D’Anolfi e Parenti, come nasce il vostro approccio al documentario?


«Fin dall’inizio - rispondo i due cineasti - è stato chiaro che non volevamo fare reportage né film più “televisivi”. Esserci nutriti di film d’autore è stato un modello per trovare una strada personale. Per noi il cinema ha a che fare con il mistero e l’indecifrabile, non con la spiegazione, lo spettatore deve poterci cascare dentro, immergersi. I nostri sono film che provano ad avere un rapporto più profondo e più coinvolgente con la realtà».

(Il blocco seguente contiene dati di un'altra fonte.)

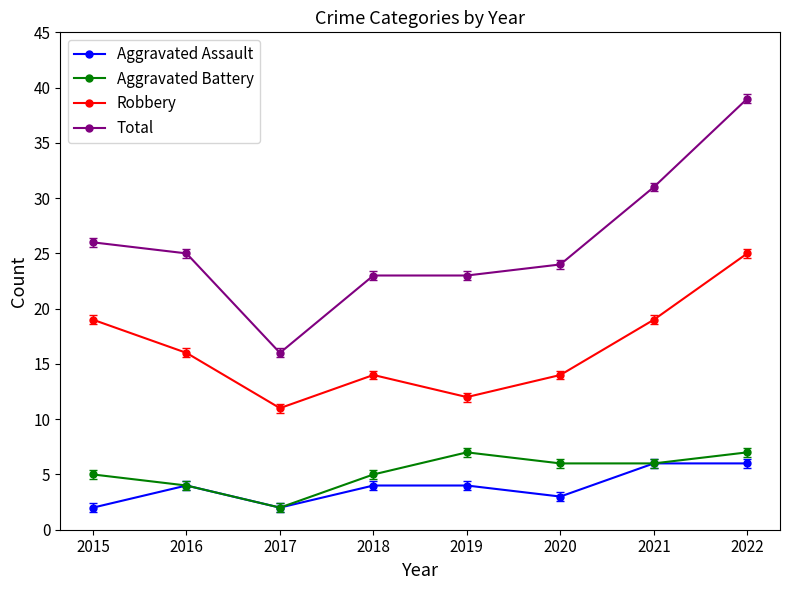

How many distinct data groups are displayed?

4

Come girate i vostri documentari?


«Ci muoviamo da soli: Massimo filma, Martina prede il suono. In questo siamo degli artigiani. La nostra chiave fondamentale è il tempo. Ci siamo sempre concessi tempi lunghi nelle inquadrature, nel montaggio, nella realizzazione».

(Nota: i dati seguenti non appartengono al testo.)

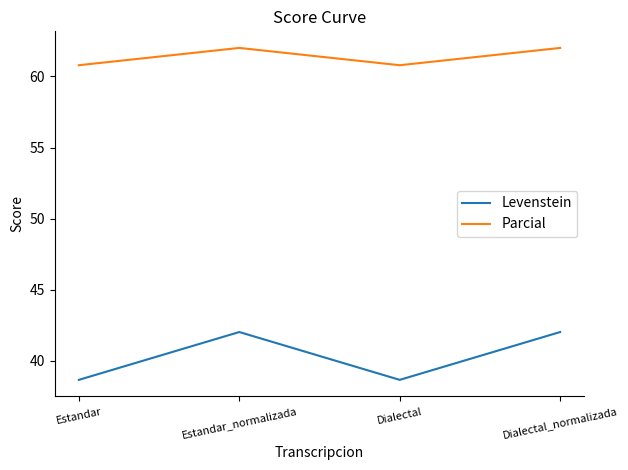

True or false: Parcial and Levenstein cross at least once.

False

Il vostro sguardo si è concentrato su argomenti diversissimi: come scegliete i vostri temi?


«Al centro c’è sempre il rapporto dell’uomo con le istituzioni, con il potere, con la burocrazia. I temi specifici vengono un po’ per caso, per quello che ci frulla in testa in quel momento. Un tratto ricorrente è la pluralità, la coralità, non solo di persone, ma anche degli elementi, come nel caso di “Materia oscura” dove il mare, il vento, anche i missili sono al pari con le persone. Sono film dove non c’è un eroe, ma il gesto si fa eroico nel quotidiano: in “Spira Mirabilis” raccontiamo persone che fanno bene il loro lavoro, che spesso è la loro vita».


Le persone reali che filmato appaiono molto naturali davanti alla macchina da presa. Come ci riuscite?


«Non costruiamo mai delle scenette: è una pratica brutta quella di prendere delle persone, non pagarle perché si riprendono le loro situazioni reali, e poi fargli fare scenette da pseudo attori. Cerchiamo di capire come filmare al meglio la situazione che raccontiamo, capendone le dinamiche. Non pieghiamo i gesti delle persone alla nostra idea, ma riprendiamo la vita che scorre in modo che restituisca il sentimento che ci ha spinto a fare il film. Se non è il momento giusto per filmare, aspettiamo. In “Materia oscura” il gesto del signor Melis che accudisce il vitellino nel finale non era pilotato, ma rientrava nella nostra idea di raccontare la resistenza di alcune persone in un posto devastato. La cosa più profonda di “Materia oscura”, per esempio, è che ogni persona che abbiamo filmato è legata al Poligono del Salto di Quirra per eventi luttuosi, c’è chi ha perso un figlio, chi un fratello, chi ha un tumore. Ma nel film non viene detto: la potenza di queste persone può essere restituita senza essere dichiarata».


Girate i film in maniera del tutto indipendente: è sostenibile dal punto di vista economico?


«Di questo campiamo, produttivamente ci sosteniamo, ed è un motivo di orgoglio e di piacere. Bisogna lavorare molto per avere poco. È una grande sfida che abbiamo lanciato a noi stessi, rifiutando anche lavori con stipendi più sicuri: dispiace che i film non siano distribuiti adeguatamente, ma grazie ai premi e alle vendite internazionali siamo riusciti ad avere altri introiti».